**Exercise 1**
Please translate this sentence from the abstract on indium dust below into Spanish: "Indium dissolution rates in artificial lung fluids spanned two orders of magnitude."
**Exercise 2**
In the abstract on indium dust below, how many years would indium oxide take to clear from the alveolar-interstitial compartment after a two-year exposure?
**Exercise 3**
From the abstract on indium dust below, copy the passage that begins with the words containing "Inhalation of" and ends with "indium-containing dusts.".

**Excerpt**
=====
Inhalation of
indium-containing dusts is associated with the development of
indium lung disease. Workers may be exposed to several different chemical forms of
indium; however, their lung dosimetry is not fully understood. We characterized the physicochemical properties and measured the lung dissolution kinetics of eight
indium-containing dusts.
Indium dissolution rates in artificial lung fluids spanned two orders of magnitude. We used the International Commission on Radiological Protection (ICRP) human respiratory model (HRTM) to estimate pulmonary
indium deposition, retention and biokinetic clearance to blood. For a two-year (median workforce tenure at facility) exposure to respirable-sized particles of the
indium materials, modeled
indium clearance (>99.99% removed) from the alveolar-interstitial compartment was slow for all dusts;
salts would clear in 4 years, sintered
indium-tin oxide (ITO) would clear in 9 years, and
indium oxide would require 48 years. For this scenario, the ICRP HRTM predicted that
indium translocated to blood would be present in that compartment for 3.5-18 years after cessation of exposure, depending on the chemical form. For a 40-year exposure (working lifetime), clearance from the alveolar-interstitial compartment would require 5, 10 and 60 years for
indium salts, sintered ITO and
indium oxide, respectively and
indium would be present in blood for 5-53 years after exposure. Consideration of differences in chemical forms of
indium, dissolution rates, alveolar clearance and residence time in blood should be included in exposure assessment and epidemiological studies that rely on measures of total
indium in air or blood to derive risk estimates.
=====
**Data provided**
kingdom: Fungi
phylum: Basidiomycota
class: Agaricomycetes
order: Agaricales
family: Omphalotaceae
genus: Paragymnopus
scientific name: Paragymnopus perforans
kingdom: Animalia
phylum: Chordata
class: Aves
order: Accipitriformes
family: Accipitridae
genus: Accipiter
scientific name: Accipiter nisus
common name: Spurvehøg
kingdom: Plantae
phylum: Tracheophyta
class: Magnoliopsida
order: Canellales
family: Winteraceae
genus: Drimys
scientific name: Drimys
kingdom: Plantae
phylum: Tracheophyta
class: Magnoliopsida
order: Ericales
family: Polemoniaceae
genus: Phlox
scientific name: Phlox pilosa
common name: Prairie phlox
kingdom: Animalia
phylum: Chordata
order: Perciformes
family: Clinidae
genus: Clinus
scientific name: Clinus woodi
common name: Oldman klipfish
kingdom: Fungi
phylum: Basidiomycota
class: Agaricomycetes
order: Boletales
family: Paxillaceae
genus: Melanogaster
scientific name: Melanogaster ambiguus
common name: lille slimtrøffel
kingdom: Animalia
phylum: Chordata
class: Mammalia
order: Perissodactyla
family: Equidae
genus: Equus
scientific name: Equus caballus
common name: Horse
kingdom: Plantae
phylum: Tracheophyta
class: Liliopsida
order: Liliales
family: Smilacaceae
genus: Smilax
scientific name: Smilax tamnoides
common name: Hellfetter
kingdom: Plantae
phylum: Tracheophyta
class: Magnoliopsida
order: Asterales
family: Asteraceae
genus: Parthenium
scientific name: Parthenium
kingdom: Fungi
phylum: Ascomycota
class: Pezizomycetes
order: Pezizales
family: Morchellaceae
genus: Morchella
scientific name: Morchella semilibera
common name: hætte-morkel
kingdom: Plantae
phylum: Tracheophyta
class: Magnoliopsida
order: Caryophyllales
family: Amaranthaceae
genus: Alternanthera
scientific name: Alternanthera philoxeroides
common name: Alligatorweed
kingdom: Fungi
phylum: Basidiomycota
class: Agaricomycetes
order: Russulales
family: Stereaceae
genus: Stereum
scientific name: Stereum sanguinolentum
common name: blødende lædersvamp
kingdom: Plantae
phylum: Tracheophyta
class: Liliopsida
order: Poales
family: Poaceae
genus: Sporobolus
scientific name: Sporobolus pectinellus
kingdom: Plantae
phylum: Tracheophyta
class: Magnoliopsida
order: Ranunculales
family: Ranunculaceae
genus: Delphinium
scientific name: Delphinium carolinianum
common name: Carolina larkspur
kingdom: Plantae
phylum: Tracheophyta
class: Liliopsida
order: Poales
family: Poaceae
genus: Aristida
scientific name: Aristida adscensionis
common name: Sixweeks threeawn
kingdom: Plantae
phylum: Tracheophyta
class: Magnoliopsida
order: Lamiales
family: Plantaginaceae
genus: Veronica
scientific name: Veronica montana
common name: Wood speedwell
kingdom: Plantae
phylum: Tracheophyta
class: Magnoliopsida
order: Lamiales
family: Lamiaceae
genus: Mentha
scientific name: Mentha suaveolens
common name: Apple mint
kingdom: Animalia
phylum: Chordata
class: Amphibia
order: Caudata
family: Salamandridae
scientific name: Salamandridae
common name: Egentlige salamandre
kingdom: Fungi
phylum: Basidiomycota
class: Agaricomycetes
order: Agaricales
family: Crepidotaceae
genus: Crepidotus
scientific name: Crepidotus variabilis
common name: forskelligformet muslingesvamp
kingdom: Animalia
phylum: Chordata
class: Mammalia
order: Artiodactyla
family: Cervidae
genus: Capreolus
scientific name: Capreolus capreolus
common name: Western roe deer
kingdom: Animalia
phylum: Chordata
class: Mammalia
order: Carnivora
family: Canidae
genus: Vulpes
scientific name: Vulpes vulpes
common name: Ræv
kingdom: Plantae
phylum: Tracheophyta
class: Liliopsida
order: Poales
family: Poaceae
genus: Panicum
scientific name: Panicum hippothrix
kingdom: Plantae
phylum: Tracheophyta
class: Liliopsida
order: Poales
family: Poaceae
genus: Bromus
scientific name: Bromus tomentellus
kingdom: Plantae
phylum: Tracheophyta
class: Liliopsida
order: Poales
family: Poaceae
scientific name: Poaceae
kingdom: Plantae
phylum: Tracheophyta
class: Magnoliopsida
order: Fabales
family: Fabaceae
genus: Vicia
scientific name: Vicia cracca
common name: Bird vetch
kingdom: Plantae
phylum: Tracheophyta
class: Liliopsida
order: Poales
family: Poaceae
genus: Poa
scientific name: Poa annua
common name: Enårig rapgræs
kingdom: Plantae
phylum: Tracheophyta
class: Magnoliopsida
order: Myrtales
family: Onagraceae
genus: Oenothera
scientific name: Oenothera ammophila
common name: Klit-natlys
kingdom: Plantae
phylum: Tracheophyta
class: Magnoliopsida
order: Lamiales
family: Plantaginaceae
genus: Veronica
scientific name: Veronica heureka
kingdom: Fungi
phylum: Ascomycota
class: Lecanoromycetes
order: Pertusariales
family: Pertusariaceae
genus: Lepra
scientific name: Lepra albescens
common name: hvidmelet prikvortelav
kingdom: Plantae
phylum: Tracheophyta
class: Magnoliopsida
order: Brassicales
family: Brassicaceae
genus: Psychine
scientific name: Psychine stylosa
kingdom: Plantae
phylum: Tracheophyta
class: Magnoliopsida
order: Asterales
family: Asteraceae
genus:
=====
**Response 1**
Las tasas de disolución del indio en fluidos pulmonares artificiales abarcaron dos órdenes de magnitud.

**Response 2**
48 years.

**Response 3**
Inhalation of
indium-containing dusts is associated with the development of
indium lung disease. Workers may be exposed to several different chemical forms of
indium; however, their lung dosimetry is not fully understood. We characterized the physicochemical properties and measured the lung dissolution kinetics of eight
indium-containing dusts.